GREENSBORO — Grace Community Church opened its homeless shelter for women Tuesday night with a hot meal, high hopes of success and a little help from a cycling club and a young girl.
Five other Greensboro churches and one in Pleasant Garden will join Grace this month in opening shelters to help the homeless weather the worst of winter.
Just in time, too. Forecasters expect below-freezing nighttime temperatures by the weekend.
“We thank Grace Community Church for its concerted community outreach,” said Lolita Randolph, 54, one of five women to stay at the shelter the first night. Fifteen have been assigned to the site, but not all show up the first night, said coordinator Marsha Cole. This is Grace’s second year opening a winter emergency — or WE — shelter.
At Grace, one young girl from All Saints Episcopal Church spent her birthday and Halloween money on two pairs of pajamas and sent them to the shelter with a volunteer from her church.
The Women’s Only Weekly Ride, a cycling group, provided chicken and vegetables, rolls and salad for dinner. They’ve signed up to provide one meal a month at the shelter.
The church-based sites, a response to an expected shortage of emergency shelter for the second winter in a row, will house 10 to 20 people each, organizers said. They’ll be open through April 1.
Only five of the 10 women assigned to First Baptist Church’s shelter showed up, said co-coordinator Kate Kitchen.

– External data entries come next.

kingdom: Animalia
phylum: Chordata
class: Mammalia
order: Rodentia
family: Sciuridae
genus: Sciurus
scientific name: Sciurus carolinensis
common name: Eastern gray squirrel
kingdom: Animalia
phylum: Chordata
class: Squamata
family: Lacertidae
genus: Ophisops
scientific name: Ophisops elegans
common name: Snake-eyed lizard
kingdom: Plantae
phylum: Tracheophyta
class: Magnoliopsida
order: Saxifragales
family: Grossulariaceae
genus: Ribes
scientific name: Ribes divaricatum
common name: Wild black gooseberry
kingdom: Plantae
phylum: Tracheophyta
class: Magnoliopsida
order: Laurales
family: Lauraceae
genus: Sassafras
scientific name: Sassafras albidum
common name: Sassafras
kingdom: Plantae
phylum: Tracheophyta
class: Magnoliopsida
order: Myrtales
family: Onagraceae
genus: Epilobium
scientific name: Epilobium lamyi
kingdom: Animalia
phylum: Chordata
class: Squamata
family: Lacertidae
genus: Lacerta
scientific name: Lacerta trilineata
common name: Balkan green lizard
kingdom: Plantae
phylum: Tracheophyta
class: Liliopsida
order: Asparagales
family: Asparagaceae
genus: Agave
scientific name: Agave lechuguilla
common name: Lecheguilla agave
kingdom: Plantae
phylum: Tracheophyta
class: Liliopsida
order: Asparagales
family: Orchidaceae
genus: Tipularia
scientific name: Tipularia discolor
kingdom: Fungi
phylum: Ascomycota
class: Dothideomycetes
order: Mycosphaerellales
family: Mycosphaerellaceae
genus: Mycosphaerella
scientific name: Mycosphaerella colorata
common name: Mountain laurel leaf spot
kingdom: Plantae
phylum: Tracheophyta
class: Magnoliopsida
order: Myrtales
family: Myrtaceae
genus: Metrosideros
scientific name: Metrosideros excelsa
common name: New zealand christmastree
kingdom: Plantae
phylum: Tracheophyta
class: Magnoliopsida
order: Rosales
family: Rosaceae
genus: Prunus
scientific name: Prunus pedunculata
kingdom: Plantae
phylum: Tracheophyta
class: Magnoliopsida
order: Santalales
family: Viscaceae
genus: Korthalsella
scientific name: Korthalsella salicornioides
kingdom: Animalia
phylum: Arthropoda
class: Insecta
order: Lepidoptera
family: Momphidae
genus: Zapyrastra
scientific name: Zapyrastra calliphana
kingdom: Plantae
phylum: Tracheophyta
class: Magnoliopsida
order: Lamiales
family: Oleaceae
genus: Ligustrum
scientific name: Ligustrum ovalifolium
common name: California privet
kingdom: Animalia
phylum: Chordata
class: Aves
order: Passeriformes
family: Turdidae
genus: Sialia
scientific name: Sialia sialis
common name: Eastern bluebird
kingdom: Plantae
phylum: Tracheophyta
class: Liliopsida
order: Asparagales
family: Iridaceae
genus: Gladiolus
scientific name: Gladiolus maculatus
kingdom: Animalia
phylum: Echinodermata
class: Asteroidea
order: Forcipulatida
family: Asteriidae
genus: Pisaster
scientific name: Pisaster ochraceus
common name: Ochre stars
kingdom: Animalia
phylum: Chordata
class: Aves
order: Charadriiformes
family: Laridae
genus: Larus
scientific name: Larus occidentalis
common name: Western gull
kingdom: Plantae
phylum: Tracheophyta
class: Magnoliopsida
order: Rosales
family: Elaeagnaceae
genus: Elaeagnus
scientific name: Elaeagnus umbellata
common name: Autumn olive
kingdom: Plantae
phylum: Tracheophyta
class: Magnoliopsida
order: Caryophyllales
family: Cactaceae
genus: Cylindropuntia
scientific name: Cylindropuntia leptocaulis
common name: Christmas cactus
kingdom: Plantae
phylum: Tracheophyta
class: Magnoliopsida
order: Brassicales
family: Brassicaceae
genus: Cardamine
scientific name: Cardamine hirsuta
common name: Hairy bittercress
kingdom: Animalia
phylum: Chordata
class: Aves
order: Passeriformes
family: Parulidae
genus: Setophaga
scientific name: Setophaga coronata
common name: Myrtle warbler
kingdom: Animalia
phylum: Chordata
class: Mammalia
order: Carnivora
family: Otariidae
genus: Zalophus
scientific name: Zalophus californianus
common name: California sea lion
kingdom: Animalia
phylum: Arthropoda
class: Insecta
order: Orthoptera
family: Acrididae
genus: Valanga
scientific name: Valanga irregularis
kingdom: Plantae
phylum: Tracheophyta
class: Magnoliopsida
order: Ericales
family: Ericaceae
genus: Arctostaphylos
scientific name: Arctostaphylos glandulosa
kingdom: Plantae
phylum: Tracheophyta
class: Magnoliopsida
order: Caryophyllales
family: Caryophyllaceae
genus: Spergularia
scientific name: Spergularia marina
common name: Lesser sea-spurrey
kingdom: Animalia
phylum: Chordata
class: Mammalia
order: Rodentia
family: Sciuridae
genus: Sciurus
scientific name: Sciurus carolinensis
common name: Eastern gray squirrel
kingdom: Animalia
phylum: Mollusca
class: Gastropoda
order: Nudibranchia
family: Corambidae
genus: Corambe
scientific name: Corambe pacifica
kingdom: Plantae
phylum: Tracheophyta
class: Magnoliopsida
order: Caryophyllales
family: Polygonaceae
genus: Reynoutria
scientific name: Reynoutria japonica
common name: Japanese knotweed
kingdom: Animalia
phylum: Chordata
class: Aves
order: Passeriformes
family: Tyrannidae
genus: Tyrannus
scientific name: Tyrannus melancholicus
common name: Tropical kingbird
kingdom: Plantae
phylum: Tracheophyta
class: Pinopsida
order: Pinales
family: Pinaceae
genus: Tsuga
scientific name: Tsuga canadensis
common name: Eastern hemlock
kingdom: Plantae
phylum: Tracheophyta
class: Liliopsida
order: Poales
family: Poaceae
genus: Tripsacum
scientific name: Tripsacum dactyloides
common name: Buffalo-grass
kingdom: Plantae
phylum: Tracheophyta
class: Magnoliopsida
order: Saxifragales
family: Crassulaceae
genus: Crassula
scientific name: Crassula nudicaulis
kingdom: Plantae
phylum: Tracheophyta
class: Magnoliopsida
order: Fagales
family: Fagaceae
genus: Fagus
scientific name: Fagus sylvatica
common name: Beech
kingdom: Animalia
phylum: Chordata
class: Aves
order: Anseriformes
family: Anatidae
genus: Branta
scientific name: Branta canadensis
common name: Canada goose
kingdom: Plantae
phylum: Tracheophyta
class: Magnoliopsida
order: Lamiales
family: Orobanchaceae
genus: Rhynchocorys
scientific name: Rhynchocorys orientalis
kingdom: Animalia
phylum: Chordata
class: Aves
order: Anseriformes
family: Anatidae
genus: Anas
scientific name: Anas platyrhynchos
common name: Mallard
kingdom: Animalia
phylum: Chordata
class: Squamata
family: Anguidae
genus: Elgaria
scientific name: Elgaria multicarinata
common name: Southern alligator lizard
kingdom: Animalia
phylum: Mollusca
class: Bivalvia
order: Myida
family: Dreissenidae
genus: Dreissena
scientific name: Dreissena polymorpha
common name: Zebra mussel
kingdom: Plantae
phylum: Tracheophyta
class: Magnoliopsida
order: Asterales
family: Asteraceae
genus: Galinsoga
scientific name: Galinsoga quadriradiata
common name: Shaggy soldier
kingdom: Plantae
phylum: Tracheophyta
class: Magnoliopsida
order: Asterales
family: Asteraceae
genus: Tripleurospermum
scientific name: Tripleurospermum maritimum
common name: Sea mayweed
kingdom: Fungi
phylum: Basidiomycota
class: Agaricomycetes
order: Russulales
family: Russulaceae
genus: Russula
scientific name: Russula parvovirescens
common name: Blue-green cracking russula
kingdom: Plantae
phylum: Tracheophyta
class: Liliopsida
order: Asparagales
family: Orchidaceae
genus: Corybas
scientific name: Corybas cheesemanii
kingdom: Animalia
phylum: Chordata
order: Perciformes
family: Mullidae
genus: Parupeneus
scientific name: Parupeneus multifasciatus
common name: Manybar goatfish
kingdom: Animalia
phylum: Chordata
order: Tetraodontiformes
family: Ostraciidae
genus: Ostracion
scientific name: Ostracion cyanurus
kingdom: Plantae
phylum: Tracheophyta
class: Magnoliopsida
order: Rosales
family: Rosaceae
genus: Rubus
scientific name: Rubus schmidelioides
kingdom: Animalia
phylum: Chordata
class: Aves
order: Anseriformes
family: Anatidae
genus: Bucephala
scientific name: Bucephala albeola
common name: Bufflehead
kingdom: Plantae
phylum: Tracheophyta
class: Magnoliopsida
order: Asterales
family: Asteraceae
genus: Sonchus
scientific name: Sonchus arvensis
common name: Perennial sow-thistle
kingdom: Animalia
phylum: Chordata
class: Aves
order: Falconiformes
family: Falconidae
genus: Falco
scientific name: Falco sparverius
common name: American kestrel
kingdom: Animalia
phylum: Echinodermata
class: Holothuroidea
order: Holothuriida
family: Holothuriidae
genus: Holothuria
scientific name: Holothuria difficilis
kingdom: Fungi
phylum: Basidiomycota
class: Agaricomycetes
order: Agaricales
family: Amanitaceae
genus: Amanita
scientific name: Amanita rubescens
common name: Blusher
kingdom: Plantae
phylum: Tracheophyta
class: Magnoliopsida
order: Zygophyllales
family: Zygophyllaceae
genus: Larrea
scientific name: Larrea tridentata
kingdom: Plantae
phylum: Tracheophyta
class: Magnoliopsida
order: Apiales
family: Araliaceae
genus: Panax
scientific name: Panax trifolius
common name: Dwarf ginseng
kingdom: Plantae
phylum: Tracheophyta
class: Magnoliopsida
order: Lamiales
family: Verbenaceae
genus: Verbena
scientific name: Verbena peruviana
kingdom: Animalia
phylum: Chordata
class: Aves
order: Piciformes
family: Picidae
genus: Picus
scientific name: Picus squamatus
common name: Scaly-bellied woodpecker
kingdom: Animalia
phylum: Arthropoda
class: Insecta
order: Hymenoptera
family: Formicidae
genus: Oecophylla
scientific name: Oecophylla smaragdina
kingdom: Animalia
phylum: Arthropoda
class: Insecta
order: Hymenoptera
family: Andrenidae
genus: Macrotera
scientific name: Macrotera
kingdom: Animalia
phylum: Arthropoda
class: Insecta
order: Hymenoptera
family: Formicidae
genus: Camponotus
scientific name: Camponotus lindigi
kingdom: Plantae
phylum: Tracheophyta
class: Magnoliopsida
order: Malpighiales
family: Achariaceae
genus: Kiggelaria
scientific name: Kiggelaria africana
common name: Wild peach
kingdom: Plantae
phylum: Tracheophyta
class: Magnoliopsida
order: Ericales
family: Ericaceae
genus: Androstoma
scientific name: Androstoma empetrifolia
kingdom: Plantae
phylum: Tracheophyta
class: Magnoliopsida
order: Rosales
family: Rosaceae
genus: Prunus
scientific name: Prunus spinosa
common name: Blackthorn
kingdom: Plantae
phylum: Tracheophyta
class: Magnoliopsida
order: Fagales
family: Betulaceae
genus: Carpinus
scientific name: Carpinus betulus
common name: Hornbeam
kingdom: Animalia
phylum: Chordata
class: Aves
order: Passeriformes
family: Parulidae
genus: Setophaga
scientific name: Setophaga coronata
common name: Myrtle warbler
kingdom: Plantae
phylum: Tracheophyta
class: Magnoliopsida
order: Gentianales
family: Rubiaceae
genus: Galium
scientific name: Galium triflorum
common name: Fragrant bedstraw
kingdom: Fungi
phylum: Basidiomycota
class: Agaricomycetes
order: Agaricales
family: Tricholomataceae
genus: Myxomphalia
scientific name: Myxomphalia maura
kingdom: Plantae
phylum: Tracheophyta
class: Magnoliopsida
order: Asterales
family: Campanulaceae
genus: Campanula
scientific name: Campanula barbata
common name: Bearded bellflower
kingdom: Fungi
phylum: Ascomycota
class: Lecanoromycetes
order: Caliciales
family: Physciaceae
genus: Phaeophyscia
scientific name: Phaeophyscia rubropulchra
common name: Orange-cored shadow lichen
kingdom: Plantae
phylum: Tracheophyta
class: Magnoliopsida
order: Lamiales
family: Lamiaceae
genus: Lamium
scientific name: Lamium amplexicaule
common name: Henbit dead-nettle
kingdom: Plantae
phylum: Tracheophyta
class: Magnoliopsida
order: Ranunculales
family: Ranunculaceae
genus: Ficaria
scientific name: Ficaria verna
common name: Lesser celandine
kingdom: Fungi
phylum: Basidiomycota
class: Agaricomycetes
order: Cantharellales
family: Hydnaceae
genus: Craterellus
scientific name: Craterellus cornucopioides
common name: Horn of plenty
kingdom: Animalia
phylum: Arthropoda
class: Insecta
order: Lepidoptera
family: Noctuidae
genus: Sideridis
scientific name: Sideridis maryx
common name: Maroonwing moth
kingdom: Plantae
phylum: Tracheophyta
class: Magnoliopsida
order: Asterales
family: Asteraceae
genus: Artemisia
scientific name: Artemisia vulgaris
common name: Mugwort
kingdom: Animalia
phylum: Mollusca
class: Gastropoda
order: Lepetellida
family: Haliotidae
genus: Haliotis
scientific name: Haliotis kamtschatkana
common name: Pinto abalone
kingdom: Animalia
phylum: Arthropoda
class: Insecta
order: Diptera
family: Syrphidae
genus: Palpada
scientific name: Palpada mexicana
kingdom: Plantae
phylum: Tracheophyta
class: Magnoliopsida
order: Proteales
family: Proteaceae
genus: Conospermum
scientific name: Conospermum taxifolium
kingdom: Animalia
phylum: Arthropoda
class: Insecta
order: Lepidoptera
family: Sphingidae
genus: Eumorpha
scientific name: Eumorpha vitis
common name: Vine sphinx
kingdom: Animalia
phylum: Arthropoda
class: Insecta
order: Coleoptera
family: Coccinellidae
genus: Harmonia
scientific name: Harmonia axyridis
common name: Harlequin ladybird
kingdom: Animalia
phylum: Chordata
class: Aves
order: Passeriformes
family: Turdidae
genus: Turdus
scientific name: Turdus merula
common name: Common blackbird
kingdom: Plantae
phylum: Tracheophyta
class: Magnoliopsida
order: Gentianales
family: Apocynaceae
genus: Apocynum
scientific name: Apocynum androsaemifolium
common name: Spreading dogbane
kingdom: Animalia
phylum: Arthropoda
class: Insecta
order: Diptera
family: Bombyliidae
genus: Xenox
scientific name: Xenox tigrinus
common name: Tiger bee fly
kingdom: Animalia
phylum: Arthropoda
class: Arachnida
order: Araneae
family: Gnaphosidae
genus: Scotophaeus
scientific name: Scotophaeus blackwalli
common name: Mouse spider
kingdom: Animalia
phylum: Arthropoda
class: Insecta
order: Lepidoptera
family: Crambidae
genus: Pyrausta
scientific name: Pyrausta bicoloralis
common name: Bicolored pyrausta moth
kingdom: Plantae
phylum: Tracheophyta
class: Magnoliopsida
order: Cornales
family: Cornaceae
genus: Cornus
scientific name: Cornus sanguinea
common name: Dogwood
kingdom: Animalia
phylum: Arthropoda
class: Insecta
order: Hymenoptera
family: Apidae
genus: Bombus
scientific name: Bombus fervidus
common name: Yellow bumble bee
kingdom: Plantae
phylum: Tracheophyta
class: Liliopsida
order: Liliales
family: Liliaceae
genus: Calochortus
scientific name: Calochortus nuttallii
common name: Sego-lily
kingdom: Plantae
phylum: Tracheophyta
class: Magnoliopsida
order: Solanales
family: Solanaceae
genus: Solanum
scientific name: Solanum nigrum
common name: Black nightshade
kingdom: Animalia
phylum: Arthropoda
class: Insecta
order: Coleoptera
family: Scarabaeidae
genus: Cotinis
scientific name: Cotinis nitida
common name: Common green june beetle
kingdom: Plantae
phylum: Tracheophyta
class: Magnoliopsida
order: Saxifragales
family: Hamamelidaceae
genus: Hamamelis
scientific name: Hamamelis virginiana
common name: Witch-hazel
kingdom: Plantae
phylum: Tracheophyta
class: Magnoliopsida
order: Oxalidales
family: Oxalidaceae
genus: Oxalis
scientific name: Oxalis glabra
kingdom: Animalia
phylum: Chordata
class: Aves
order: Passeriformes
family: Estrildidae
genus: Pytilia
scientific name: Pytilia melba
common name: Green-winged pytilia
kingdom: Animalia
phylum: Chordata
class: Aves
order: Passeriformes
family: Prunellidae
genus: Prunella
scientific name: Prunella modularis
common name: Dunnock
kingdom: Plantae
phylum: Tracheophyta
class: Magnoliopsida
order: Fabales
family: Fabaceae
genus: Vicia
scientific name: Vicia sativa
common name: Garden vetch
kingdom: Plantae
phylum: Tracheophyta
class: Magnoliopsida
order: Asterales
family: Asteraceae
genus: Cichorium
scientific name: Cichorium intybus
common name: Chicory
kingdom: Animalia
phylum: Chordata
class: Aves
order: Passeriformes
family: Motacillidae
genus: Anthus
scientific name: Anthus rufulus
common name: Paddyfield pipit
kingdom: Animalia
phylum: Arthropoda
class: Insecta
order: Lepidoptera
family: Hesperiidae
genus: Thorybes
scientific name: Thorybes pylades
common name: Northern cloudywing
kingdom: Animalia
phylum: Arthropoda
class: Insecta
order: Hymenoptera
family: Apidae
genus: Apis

The church decided to turn the house on its property into a winter shelter for the homeless this year after church members volunteered at other sites last winter, the Rev. Ken Massey said.
“It was a wonderful experience,” he said. “The more we looked into how great the need was, we just felt like we had to do it.”
These shelters differ from the traditional ones at the Salvation Army’s Center of Hope and Urban Ministry’s Weaver House, which lay down extra mats in their lobbies each winter for anyone who shows up.
The church-based sites are assigned a set number of participants, who are expected to stay at the same site throughout the program.
Last year, a special United Way program — “Operation Greensboro Cares” — raised money that helped fund the shelters.
But this year, Greensboro Urban Ministry is paying the cost, said the Rev. Mike Aiken, executive director. The money pays for a program coordinator, a full-time worker who stays overnight at each shelter, and food.
Churches provide additional volunteers, food and supplies. Community donations also defray costs.
Last year, the shelters served 36 women and 132 men. Not everyone stayed the entire time. Of those that stayed, 64 percent found stable housing afterward, Aiken said.
First Baptist hopes to make an impact on the women slated to stay there, Kitchen said.
“If it happens to just one, that makes a big difference,” she said.